▸ Page extract:

On 07/17/15 03:23, Johannes Thumshirn wrote:
> Add basic introductory documentation for the MEN Chameleon Bus.
>
> Signed-off-by: Johannes Thumshirn <jthumshirn@xxxxxxx>
> ---
>
> So this time I totally forgot about it..
>
> Changes from v1:
> - Renamed MCB.txt to men-chameleon-bus.txt
> - Added entry to MAINTAINERS file
>
> Documentation/men-chameleon-bus.txt | 162 ++++++++++++++++++++++++++++++++++++
> MAINTAINERS | 1 +
> 2 files changed, 163 insertions(+)
> create mode 100644 Documentation/men-chameleon-bus.txt
>
> diff --git a/Documentation/men-chameleon-bus.txt b/Documentation/men-chameleon-bus.txt
> new file mode 100644
> index 0000000..6d7bdb5
> --- /dev/null
> +++ b/Documentation/men-chameleon-bus.txt
> @@ -0,0 +1,162 @@
> + MEN Chameleon Bus
> + =================
> +
> +Table of Contents
> +=================
> +1 Introduction
> + 1.1 Scope of this Document
> + 1.2 Limitations of the current implementation
> +2 Architecture
> + 2.1 MEN Chameleon Bus
> + 2.2 Carrier Devices
> + 2.3 Parser
> +3 Resource handling
> + 3.1 Memory Resources
> + 3.2 IRQs
> +4 Writing a MCB driver
an
> + 4.1 The driver structure
> + 4.2 Probing and attaching
> + 4.3 Initializing the driver
> +
> +
> +1 Introduction
> +===============
> + This document describes the architecture and implementation of the MEN
> + Chameleon Bus (called MCB throughout this document).
What does "MEN" mean?
> +
> +1.1 Scope of this Document
> +---------------------------
> + This document is intended to be a short overview of the current
> + implementation and does by no means describe to complete possibilities of MCB
the
> + based devices.
> +
> +1.2 Limitations of the current implementation
> +----------------------------------------------
> + The current implementation is limited to PCI and PCIe based carrier devices
> + that only use a single memory resource and share the PCI legacy IRQ. Not
> + implemented are:
> + - Multi-resource MCB devices like the VME Controller or M-Module carrier.
> + - MCB devices that need another MCB device, like SRAM for a DMA Controller's
> + buffer descriptors or a video controller's video memory.
> + - A per-carrier IRQ domain for carrier devices that have one (or more) IRQs
> + per MCB device like PCIe based carriers with MSI or MSI-X support.
> +
> +2 Architecture
> +===============
> + MCB is divided in 3 functional blocks:
into
> + - The MEN Chameleon Bus itself,
> + - drivers for MCB Carrier Devices and
> + - the parser for the Chameleon table.
> +
> +2.1 MEN Chameleon Bus
> +----------------------
> + The MEN Chameleon Bus is an artificial bus system that attaches to an MEN
I would write "to a MEN" instead of "to an MEN", but I guess it depends on
whether one is reading it as a word (men) or 3 letters (M E N). I read it as
a word, so it's "to a MEN".

▸ Collected data:
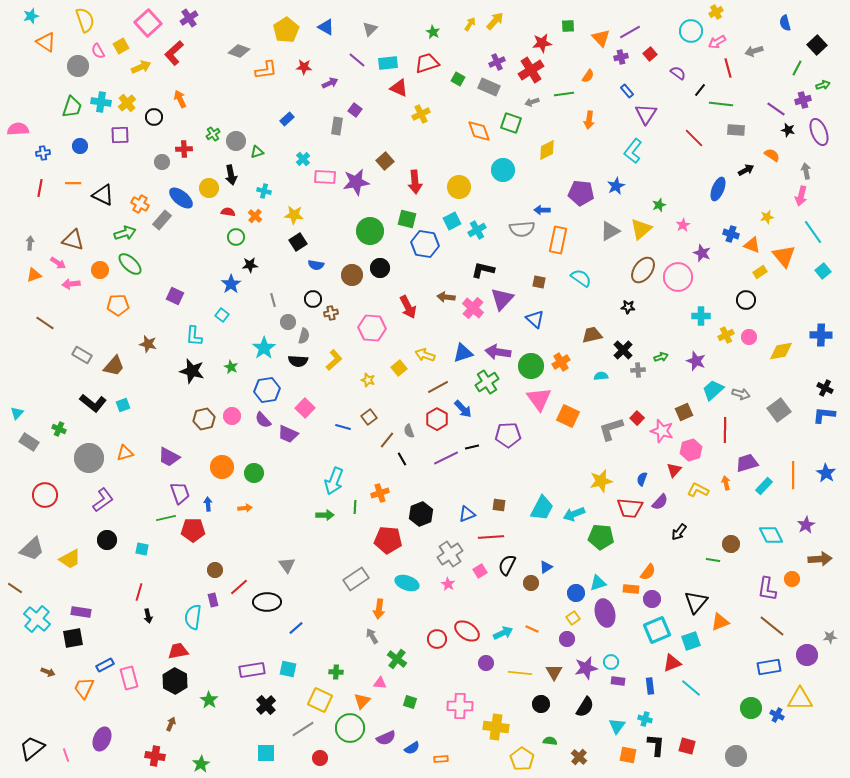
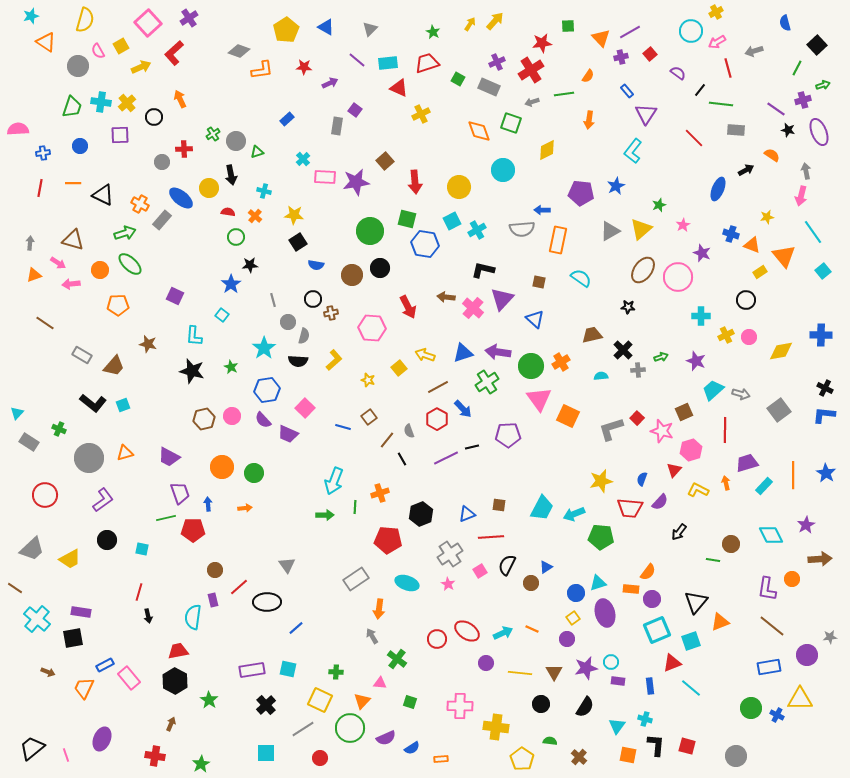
yellow semicircle at (85, 20): rotated 35 degrees clockwise
orange L-shape at (266, 70): moved 4 px left
pink rectangle at (129, 678): rotated 25 degrees counterclockwise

▸ Task set:
• A. From the MEN Chameleon Bus patch review, extract the passage starting at "On 07/17/15 03:23, Johannes" and ending at "forgot about it..", copied word for word.
• B. In the MEN Chameleon Bus patch review, what new name was MCB.txt given in the changes from v1?
• C. Carry on the MEN Chameleon Bus patch review, picking up right after its final line.

▸ Answers to the tasks:
• A.
On 07/17/15 03:23, Johannes Thumshirn wrote:
> Add basic introductory documentation for the MEN Chameleon Bus.
>
> Signed-off-by: Johannes Thumshirn <jthumshirn@xxxxxxx>
> ---
>
> So this time I totally forgot about it..

• B. men-chameleon-bus.txt

• C.
> + Chameleon FPGA device. These devices are multi-function devices implemented
> + in a single FPGA and usually attached via some sort of PCI or PCIe link. Each
> + FPGA contains a header section describing the content of the FPGA. The header
> + lists the device id, PCI BAR, offset from the beginning of the PCI BAR, size
> + in the FPGA, interrupt number and some other properties currently not handled
> + by the MCB implementation.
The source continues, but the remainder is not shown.